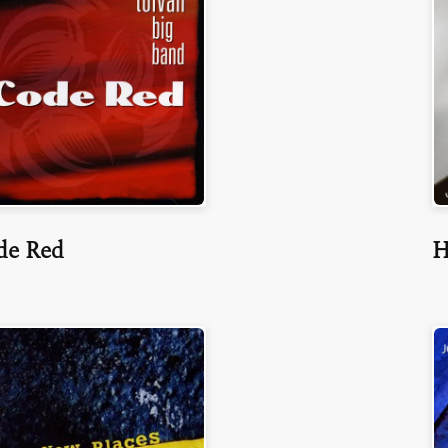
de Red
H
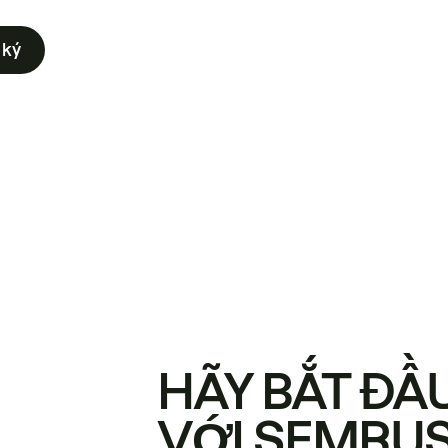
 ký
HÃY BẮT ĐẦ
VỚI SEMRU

--

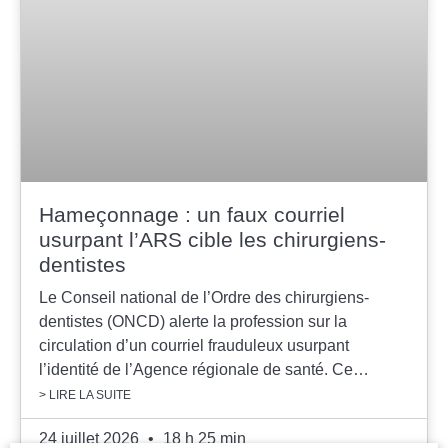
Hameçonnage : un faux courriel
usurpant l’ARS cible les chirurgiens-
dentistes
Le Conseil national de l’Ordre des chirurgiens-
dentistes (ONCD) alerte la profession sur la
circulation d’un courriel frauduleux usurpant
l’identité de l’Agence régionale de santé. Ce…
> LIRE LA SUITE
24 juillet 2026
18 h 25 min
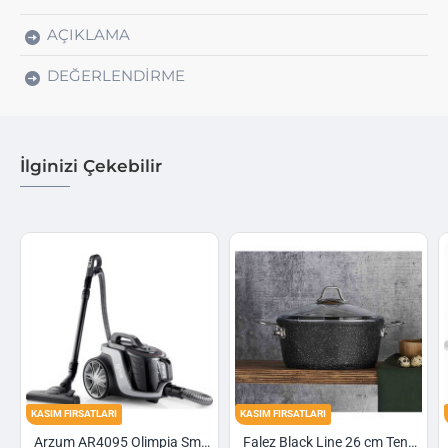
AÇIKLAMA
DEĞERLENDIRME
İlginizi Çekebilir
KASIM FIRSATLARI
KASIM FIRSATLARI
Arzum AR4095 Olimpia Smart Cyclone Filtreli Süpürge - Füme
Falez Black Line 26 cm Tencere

_What needs to be done:_ Copy the stretch from the line containing "Hameçonnage : un faux courriel" through the line containing "18 h 25 min", swapping "courriel" for "e-mail" and leaving everything else unchanged.

_Answer section:_
Hameçonnage : un faux e-mail
usurpant l’ARS cible les chirurgiens-
dentistes
Le Conseil national de l’Ordre des chirurgiens-
dentistes (ONCD) alerte la profession sur la
circulation d’un e-mail frauduleux usurpant
l’identité de l’Agence régionale de santé. Ce…
> LIRE LA SUITE
24 juillet 2026
18 h 25 min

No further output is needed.